Creemos profundamente en la democracia y es en esta dinámica política que buscamos mejorar la correlación de fuerzas para lograr lo mejor para l@s trabajadores/as. 

Fernando Monsalve

Abogado. 

25/02/2020. Nos encontramos inmersos en un proceso histórico fundamental para aquell@s que tanto hemos esperado que nuestra sociedad despertara con fuerza y rechazara tanto abuso, que reconociera la miseria del capitalismo en su fase y aplicación más dura conocida hasta el momento como es el Neoliberalismo construido por la derecha, los grandes empresarios y capitales de algunos chilenos que han conseguido inmensos e impensados privilegios a costa de millones de trabajadores/as. El mismo modelo que ha sido perpetuado por aquellos socialdemócratas que pactaron una transición tutelada y excluyente en beneficio de un grupo selecto de “políticos” y “castas” demócratas, mismos que hoy buscan redituar vía acuerdos espurios la exclusión de los de siempre.

En este proceso profundamente revolucionario y rebelde que la sociedad chilena ha llevado adelante por más de 4 meses es que la claridad respecto al rol y trabajo político de l@s marxistas debiese ser preponderante. Es ahí donde la pregunta de cuál es el rol de l@s marxistas en política debe ser discutido, clarificado y relevado.

A mi entender, l@s marxistas que hacen política, desde sus distintos frentes de lucha, no tienen otra responsabilidad que agudizar las contradicciones que este sistema corrupto e inhumano nos presenta y deben tensionar las posiciones en la búsqueda inequívoca de lograr una correlación de fuerzas de tal entidad y resultado que finalmente permita que los intereses que representamos sean aquellos que se logren imponer.

Para lo anterior es fundamental que nuestra posición en defensa y representación de los intereses del pueblo, de la clase trabajadora en su más amplia concepción, sea clara y firme. No es hoy el momento de titubear, sino que justamente son momentos de actuar directo, transparente y en conjunto, mano a mano con nuestro pueblo.

Nosotros l@s Marxistas, comunistas, creemos profundamente en la democracia y es en esta dinámica política que buscamos mejorar la correlación de fuerzas para lograr lo mejor para l@s trabajadores/as.  Es así como hoy se presentan múltiples espacios de lucha, frentes de masas y de construcción de fuerzas que nos permitan llegar a la victoria, pero es claro también que existen hoy 2 frentes preponderantes, por una parte, el Gobierno (entendiendo el ejecutivo y parlamento por aquello) y por otro la movilización social, la denominada calle.

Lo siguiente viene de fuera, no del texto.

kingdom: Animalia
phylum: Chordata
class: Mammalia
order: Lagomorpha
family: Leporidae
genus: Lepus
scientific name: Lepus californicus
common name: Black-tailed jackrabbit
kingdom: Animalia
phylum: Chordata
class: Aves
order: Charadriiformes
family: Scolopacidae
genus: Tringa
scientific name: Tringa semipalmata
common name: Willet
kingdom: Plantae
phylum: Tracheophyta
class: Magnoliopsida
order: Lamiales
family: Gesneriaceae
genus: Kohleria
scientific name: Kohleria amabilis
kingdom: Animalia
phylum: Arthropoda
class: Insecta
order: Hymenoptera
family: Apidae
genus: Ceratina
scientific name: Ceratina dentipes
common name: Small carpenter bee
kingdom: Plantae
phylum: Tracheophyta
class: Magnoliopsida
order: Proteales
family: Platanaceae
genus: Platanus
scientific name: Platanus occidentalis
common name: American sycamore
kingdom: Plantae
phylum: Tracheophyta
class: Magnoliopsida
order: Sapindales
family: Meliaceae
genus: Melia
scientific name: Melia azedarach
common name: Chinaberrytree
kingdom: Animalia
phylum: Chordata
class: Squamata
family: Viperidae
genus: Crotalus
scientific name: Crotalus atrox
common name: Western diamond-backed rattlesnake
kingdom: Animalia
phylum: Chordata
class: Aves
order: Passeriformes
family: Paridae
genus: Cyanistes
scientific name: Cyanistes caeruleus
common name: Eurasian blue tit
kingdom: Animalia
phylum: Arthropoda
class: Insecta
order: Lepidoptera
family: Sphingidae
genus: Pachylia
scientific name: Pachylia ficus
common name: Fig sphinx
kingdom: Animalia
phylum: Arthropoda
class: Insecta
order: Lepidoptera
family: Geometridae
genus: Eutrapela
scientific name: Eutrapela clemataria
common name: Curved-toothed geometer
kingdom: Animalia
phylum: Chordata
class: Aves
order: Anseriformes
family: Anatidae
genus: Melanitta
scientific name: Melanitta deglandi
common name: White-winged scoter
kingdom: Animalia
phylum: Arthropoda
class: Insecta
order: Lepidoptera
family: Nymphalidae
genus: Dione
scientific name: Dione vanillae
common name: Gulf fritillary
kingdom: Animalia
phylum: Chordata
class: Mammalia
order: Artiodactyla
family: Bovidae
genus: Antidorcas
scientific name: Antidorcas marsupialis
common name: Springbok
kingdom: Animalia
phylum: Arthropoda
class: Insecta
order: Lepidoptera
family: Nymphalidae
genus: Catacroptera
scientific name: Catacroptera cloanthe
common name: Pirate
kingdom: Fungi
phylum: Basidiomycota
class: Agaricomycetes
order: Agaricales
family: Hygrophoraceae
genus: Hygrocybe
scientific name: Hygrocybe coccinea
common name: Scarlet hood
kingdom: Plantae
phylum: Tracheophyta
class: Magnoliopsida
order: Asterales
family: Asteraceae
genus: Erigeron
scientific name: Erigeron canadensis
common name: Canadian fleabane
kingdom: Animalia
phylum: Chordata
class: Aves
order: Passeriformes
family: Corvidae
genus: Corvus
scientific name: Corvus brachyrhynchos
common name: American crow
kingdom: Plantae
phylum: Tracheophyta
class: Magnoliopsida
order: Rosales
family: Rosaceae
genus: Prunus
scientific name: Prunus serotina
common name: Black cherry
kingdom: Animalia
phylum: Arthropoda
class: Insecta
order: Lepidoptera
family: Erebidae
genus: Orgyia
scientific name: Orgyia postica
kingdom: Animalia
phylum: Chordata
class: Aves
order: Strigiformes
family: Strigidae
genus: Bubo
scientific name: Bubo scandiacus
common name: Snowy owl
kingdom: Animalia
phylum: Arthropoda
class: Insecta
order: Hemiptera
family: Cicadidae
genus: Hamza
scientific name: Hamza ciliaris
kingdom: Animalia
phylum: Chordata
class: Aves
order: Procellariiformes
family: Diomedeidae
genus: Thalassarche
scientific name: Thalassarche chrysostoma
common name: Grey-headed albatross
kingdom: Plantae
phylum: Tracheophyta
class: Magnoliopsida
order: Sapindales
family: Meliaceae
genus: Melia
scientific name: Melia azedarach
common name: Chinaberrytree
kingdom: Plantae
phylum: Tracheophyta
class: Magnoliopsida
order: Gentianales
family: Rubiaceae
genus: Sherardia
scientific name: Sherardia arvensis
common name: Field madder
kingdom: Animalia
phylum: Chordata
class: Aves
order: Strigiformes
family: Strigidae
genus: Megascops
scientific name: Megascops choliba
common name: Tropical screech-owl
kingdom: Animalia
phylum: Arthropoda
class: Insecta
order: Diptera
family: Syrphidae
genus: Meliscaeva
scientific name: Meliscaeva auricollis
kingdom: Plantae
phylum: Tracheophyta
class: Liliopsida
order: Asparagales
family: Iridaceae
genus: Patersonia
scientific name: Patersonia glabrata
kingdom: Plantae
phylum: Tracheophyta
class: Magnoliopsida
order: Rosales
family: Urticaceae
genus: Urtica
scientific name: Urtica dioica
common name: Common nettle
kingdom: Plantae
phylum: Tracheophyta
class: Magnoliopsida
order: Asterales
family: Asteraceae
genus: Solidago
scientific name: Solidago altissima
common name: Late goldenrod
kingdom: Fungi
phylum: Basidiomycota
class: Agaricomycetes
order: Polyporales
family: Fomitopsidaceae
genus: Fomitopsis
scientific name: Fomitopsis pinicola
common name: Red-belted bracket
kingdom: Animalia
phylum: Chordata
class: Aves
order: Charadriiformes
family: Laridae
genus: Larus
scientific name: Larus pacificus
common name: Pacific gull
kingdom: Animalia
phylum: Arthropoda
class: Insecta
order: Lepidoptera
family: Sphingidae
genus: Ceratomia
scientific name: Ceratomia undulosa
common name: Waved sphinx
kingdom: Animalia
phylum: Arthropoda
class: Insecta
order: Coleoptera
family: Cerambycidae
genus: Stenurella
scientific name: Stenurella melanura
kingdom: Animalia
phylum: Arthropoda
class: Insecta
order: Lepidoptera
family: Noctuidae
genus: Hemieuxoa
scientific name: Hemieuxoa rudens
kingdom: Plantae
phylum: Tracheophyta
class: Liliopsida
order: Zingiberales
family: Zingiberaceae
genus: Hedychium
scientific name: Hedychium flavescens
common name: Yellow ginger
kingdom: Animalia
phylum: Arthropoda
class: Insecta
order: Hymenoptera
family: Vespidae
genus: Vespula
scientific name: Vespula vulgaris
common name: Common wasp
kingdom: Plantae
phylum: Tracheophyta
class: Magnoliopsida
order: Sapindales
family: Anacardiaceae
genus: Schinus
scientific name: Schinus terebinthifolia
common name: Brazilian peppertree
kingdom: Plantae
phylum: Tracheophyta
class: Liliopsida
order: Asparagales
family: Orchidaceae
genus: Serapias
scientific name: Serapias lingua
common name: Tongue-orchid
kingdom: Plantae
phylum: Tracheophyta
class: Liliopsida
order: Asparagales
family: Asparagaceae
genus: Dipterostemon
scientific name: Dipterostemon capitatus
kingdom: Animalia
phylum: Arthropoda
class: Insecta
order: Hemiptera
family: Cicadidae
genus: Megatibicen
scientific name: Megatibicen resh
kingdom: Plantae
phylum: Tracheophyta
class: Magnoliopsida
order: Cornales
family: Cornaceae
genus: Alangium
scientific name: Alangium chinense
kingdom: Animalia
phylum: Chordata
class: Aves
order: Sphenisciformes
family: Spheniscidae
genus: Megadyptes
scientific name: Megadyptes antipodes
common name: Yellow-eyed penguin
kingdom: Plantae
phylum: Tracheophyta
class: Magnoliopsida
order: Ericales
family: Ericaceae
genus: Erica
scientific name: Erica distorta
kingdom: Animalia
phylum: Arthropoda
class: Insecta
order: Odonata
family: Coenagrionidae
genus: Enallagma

En el Gobierno (Ejecutivo y Parlamento) es claro que la oligarquía, los defensores de sus privilegios y los socialdemócratas coaptados por los grandes intereses, son hoy una mayoría que difícilmente nos permiten una correlación de fuerzas favorables para realizar los cambios y políticas que favorezca a nuestro pueblo; en cambio en la movilización social, en la calle, la correlación de fuerza es inmensamente favorable a los intereses de l@s trabajadores y ha logrado algo impensado hace poco tiempo, lo cual es desalinear los intereses y defensa irrestricta de sus privilegios por parte de los bloques de derecha, los mal llamados socialistas y oposición y aquellos que tanto ufanaron con la ética y estética que hoy de la mano pactan y celebran acuerdos nocturnos y añejos.

Ante la claridad actual, es decir que la movilización social ha logrado abrir una ventana en esa oligarquía y sus aliados socialdemócratas, es claro que l@s marxistas debemos trabajar y profundizar nuestra acción en el frente callejero, pero sin creer que conducimos o somos l@s primera línea o derechamente somos l@s líderes. Muy por el contrario de la lógica dirigencial mesiánica, hoy debemos dar un paso al unísono con quienes han posibilitado este despertar y equiparación de fuerzas, l@s cuales no son otros que la calle, la ciudadanía, el pueblo, l@s abusados, el movimiento feminista, l@s no más AFP, l@s que luchan por una vivienda digna, l@s ambientalistas, l@s pueblos originarios, l@s que luchan por sus clubes de futbol robados, en síntesis, el pueblo despierto y consiente.

Por último, es fundamental que l@s marxista que hacemos política entendamos que debemos disputar todos los espacios de discusión y lucha, cotidianos, formales e informales, porque todo es político y más aún en estos momentos la discusión y las formas de hacer política es preponderante.